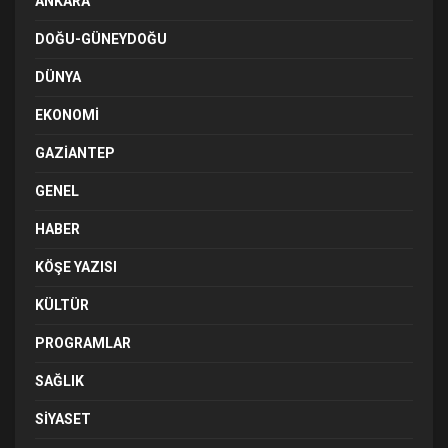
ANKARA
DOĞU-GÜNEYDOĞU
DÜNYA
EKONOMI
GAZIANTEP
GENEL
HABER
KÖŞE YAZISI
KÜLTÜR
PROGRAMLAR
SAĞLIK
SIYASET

==================================================

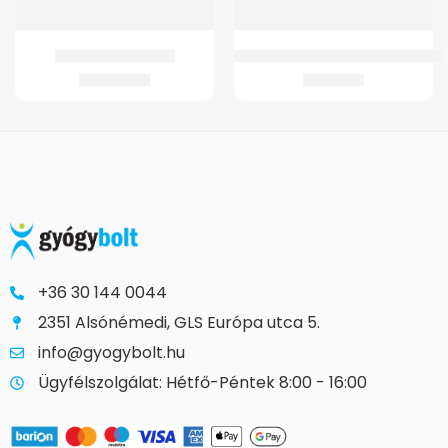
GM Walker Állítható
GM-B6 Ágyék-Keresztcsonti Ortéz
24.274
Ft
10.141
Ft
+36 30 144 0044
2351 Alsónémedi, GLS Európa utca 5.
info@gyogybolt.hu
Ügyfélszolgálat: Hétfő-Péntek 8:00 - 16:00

==================================================

◆ Exercise
In the listing above, find the line containing "info@gyogybolt.hu" and the line containing "Ügyfélszolgálat: Hétfő-Péntek 8:00 - 16:00", then repeat those two lines and everything between them exactly.

◆ Solution for this task
info@gyogybolt.hu
Ügyfélszolgálat: Hétfő-Péntek 8:00 - 16:00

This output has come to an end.